Which among 3 to be chosen?
Kindly suggest brand/model


----------



## pulkitpopli2004 (Aug 15, 2011)

thread are already there... look at those only.. that may help

*www.thinkdigit.com/forum/tvs-monitors/145109-40-inch-led-tv-rs-60000-rs-70000-a.html


----------



## Sarath (Aug 15, 2011)

Plasma>LED>LCD

Thats the order of quality


----------



## joshiks7 (Aug 15, 2011)

Thanks


----------



## sygeek (Aug 15, 2011)

You should be good with a 40" Full HD LED TV.


----------



## santoshk87 (Aug 16, 2011)

Go for Panasonic 42" full HD plasma tv.. U get 3 years warranty. LED tv don't have more life when compared to plasma irrespective of the brand. And it is  47000 rs only. It has alpha IPS panel, for which samsung and sony cant even fair near to it. Superb pic quality without straining your eyes even for long tv-sessions. U ll get true-life colors. Just check it out once dude, u ll not regret it.


----------



## Sarath (Aug 16, 2011)

yeah plasmas have better picture quality but consume more power. 
We had a previous discussion about this and plasmas won. I own an LCD and still say this.

However, don't get confused here. Plasma's have less life than LCDs. But you don't have to worry. WHY?
Well both plasma and LCD will last you for a good 6odd years. Its just that LCDs have 1-2years more life. Now anyone would change their panel in 6years. So you don't even have to think about the life of a plasma. It was used as a gimmick before but now you know. Google it.


----------



## Zangetsu (Aug 16, 2011)

@joshiks7: A plasma wins when compared any day in terms of Display Quality.but each one has pros & cons.


----------



## joshiks7 (Aug 16, 2011)

hi 

thanks. Good info

Whether plasma is available in 30 inches?


----------



## aroraanant (Aug 18, 2011)

I think u must choose a LED...
You can get a Samsung 5 Series LED in that budget very easily


----------



## joshiks7 (Sep 11, 2011)

hi,

Should one opt for 3D? 
Whats 3D future in India?
Is it advisable to pay extra premium for 3D for day to day home use?
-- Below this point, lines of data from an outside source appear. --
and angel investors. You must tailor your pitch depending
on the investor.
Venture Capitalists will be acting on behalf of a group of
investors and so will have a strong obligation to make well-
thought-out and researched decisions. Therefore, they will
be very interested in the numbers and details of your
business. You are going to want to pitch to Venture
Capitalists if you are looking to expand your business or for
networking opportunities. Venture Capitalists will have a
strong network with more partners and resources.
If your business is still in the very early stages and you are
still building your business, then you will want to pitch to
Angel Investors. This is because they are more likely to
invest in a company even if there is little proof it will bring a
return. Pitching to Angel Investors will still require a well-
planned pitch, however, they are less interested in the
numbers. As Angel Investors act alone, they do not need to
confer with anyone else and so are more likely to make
What should be the minimum ideal viewing distance for 32 inches and 42 inches TV?


----------



## jyotish (Sep 23, 2011)

joshiks7 said:


> hi,
> 
> Should one opt for 3D?
> Whats 3D future in India?
> ...



3D is new in India but going forward, its usage will increase. Give it 5 more years, then you will have many more moviews and games in 3 D. If this idea excites you then go for 3D. As of now there are few player in the 3D areana, LG is talking about it now but SOny was promoting it since last year. In fact they have 3d games, software, camcorder, Tv, galesse etc so that's like a wholesome 3D package as compared to just launched few products. If yiu think about 3D, go for SOny


----------